I grunted in answer, unwilling to admit that she had probably hit upon the truth. “That was part of it, I suppose,” I eventually agreed. “I wanted to make sure that you were, well, all right, here. I thought that—”
“That we were all mad?” Her voice, not unkind, was nevertheless full of barely restrained amusement. “Doctor Waite said as much. He also said you had many questions to ask, and that he believed you would now be more receptive to the truth.”
“The truth?” I laughed hoarsely. “But that’s all I’m interested in!”
“John, why don’t you just listen to me,” her tone changed, becoming almost pleading as she again took my hand and squeezed it, “and this time try to accept what you’re told. One way or the other, you will accept it in the end. So far, you’ve incurred no penalties, you owe us no penance, but if you persist in resisting our every—”
“Penance?” I broke in. “Am I some sort of criminal, then? Have I broken the law? Funny, I was feeling more sinned against than sinner! As for my "resistance”: does it really sur
prise you that I object to being kept in captivity?”
She pursed her lips. “Why are you so stubborn? If only you’d listen!”
“I keep listening!” I almost shouted, trying to sit up and discovering that, while my bonds had been removed, my body was now as weak as my voice, far too drained of strength to effect any sudden or violent movement. “I keep listening,” I repeated more quietly, collapsing back on to my pillows, “but nothing I hear makes any sense. Why not just tell me where I fit into all of this—whatever it is you’re doing—without any sort of embroidery?”
“You’ve already been told the truth—” she answered, “or at least the basic facts—if only you would accept them …”
“You mean all of that … all you told me about a subaqueous race of—”

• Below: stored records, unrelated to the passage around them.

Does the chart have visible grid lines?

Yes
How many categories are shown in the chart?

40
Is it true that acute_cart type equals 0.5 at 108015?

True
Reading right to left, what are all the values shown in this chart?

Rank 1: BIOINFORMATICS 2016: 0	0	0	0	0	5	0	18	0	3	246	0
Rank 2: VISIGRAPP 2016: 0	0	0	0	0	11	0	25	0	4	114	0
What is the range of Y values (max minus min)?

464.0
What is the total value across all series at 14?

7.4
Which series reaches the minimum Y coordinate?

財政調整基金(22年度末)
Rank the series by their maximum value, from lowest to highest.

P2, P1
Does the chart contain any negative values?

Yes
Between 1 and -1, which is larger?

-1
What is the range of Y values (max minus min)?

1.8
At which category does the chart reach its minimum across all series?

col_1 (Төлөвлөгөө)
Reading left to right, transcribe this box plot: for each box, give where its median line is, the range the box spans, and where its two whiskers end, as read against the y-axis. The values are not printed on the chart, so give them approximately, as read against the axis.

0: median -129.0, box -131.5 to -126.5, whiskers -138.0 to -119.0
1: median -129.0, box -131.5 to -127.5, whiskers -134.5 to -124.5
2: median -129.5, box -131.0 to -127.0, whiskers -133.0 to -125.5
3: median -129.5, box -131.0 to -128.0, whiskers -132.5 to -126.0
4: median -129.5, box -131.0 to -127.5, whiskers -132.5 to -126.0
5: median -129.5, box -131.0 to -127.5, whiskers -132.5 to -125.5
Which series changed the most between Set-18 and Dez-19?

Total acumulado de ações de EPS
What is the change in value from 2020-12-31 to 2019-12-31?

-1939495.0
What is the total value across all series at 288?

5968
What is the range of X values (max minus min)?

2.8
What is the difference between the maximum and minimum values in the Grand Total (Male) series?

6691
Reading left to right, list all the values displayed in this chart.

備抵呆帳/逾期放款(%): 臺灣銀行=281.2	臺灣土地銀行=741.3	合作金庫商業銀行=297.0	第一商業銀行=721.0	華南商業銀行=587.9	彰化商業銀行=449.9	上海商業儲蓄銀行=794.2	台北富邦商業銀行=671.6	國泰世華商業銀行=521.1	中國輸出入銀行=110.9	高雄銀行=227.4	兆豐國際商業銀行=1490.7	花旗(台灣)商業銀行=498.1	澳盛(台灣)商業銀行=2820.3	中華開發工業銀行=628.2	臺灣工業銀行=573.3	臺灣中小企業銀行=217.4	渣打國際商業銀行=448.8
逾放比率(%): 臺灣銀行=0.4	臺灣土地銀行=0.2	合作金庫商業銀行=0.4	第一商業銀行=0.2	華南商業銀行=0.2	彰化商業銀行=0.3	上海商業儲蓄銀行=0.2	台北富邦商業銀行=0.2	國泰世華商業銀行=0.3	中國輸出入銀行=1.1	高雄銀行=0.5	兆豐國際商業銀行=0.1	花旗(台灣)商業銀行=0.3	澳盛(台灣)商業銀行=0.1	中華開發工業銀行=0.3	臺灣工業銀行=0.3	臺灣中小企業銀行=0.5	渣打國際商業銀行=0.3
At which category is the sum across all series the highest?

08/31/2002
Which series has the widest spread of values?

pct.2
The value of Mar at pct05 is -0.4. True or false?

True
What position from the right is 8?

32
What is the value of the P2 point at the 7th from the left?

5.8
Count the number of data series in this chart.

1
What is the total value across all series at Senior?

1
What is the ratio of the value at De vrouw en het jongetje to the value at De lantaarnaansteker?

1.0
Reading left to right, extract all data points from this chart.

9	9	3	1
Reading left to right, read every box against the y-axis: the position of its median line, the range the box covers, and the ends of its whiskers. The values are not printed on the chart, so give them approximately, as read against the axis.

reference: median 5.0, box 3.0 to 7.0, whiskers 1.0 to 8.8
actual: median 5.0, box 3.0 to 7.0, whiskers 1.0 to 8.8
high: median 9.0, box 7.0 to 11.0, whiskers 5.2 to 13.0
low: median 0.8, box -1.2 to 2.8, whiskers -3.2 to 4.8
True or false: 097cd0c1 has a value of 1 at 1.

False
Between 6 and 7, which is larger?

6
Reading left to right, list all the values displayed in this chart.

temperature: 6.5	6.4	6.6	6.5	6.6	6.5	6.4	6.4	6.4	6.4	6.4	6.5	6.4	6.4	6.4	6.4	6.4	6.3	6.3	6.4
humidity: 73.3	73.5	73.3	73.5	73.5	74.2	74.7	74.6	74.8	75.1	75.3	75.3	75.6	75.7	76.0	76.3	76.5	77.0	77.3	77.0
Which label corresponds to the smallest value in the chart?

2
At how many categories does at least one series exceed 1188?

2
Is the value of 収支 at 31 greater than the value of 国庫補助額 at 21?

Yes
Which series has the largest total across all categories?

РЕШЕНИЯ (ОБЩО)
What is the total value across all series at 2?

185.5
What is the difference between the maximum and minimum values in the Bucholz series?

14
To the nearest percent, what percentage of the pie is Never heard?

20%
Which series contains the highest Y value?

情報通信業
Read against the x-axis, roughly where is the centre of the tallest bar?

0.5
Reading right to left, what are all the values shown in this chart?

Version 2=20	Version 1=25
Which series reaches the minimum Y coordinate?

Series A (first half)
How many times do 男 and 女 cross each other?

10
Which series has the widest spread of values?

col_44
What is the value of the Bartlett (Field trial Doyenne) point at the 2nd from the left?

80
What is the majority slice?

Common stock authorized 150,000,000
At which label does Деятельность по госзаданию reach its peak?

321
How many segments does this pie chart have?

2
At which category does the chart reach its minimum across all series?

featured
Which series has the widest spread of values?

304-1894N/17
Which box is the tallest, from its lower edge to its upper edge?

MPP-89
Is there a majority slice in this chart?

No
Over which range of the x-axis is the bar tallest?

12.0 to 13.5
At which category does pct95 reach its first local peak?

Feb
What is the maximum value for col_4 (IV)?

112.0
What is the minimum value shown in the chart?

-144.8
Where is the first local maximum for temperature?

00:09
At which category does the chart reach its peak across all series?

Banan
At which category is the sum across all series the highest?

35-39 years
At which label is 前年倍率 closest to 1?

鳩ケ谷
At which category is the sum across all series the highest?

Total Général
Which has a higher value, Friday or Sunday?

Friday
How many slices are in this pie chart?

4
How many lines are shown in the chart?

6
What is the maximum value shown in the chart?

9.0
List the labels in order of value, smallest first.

“Amphibious,” she quickly corrected me.
“Right, a race of amphibians, dwelling for the most part in the sea, with their own submarine cities and religions and
“All of that, yes,” she once more broke in. “But listen, John, this is getting us nowhere. I’m not the best qualified person to explain everything. They tried to tell me that before, but I wouldn't listen. David Semple is the expert.”
“Semple? What about him?” I asked, revulsion flooding over me as I thought of the man and of my first impressions of him.
“He’ll be coming to see you after I leave,” she told me, “and you’ll be able to study under him. As to why you’re being kept here—“against your will”, if you insist—it’s simply that we can't afford to let the outside world know too much about us or get the wrong picture of us just yet. And you’ve already seen things you weren’t supposed to know about until much later. In modern jargon, we’re still very much a "minority group”, and we know the sort of opposition we’d be up against. We just can’t afford to let you go running free and perhaps bring all sorts of people down on us. Don’t you see? They would be no more willing to understand, believe, or listen to us than you have been.”